La Wi-Fi Alliance, le consortium en charge de la famille de standards de communication sans fil, lance le protocole de sécurité WPA3, qui devrait à terme remplacer WPA2.

Matthy Vanhoef de l’université belge KU Leven, dévoila en octobre 2017 sur un microsite une faille critique du protocole de sécurité WPA2, utilisé par presque tous les appareils Wi-Fi.

Contrairement à la plupart des vulnérabilités de sécurités, la faille n’est pas occasionnée par des bogues dans l’implémentation d’un logiciel, mais bien d’un défaut fondamental du protocole de sécurité lui-même, qui le rend vulnérable à une attaque par réinstallation de clé (key reinstallation attack, KRACK).

D’où le nouveau protocole WPA3.

Comme WPA2, il se décline en deux variantes :

WPA3-Personal, basé sur les mots de passe, et compatible avec le protocole d’établissement de clés Simultaneous Authentification of Equals (SAE, Authentification simultanée des égaux), qui renforce la protection contre les attaques brutes.

WPA3-Entreprise. Offre l’équivalent d’un chiffrement avec clé de 192 bits. Contrairement au mode personnel, il nécessite un serveur d’authentification.

Concrètement, les industriels peuvent soumettre dès aujourd’hui leurs produits pour certifier leur compatibilité avec WPA3.

Pour assurer la transition, tous les nouveaux appareils Wi-Fi doivent rester compatibles avec une version améliorée de WPA2.

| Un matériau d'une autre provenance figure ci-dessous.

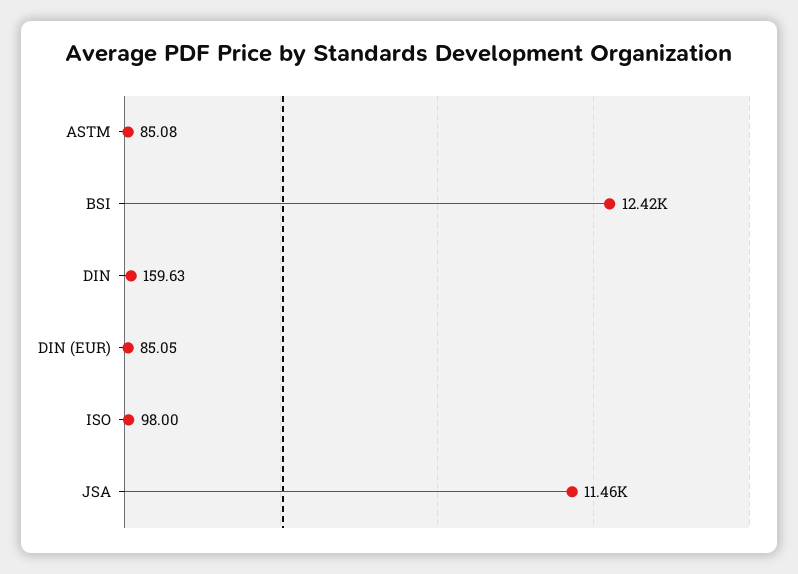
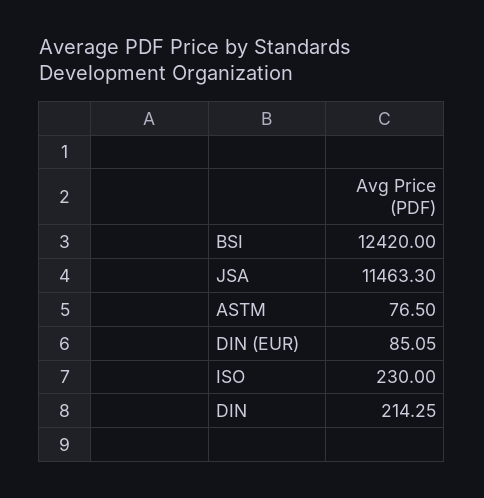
  {
-   "ASTM": 85.08,
+   "ASTM": 76.5,
    "BSI": 12420,
-   "DIN": 159.63,
+   "DIN": 214.25,
    "DIN (EUR)": 85.05,
-   "ISO": 98,
+   "ISO": 230,
    "JSA": 11463.3
  }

Il faudra quelques années avant que tous les routeurs et tous les appareils clients soient compatibles WPA3 : il y a plus d’appareils équipés en Wi-Fi que de femmes et d’hommes sur terre.

La Wi-Fi Alliance présente également deux nouveautés :

  • Wi-Fi Certified Easy Connect : réduit la complexité de la prise en charge d’appareils Wi-Fi avec peu ou pas d’écran, comme des objets IoT, tout en maintenant un haut niveau de sécurité : on scanne simplement un code QR sur l’appareil à l’aide d’un ordiphone.
  • Wi-Fi Certified Enhanced Open : offre un certain niveau de sécurité aux utilisateurs dans un endroit où l’authentification n’est pas souhaitée, ou où la distribution de certificats de sécurité n’est pas possible : café, McDonald’s, accès ouvert dans les aéroports, les hôtels, les stades, etc.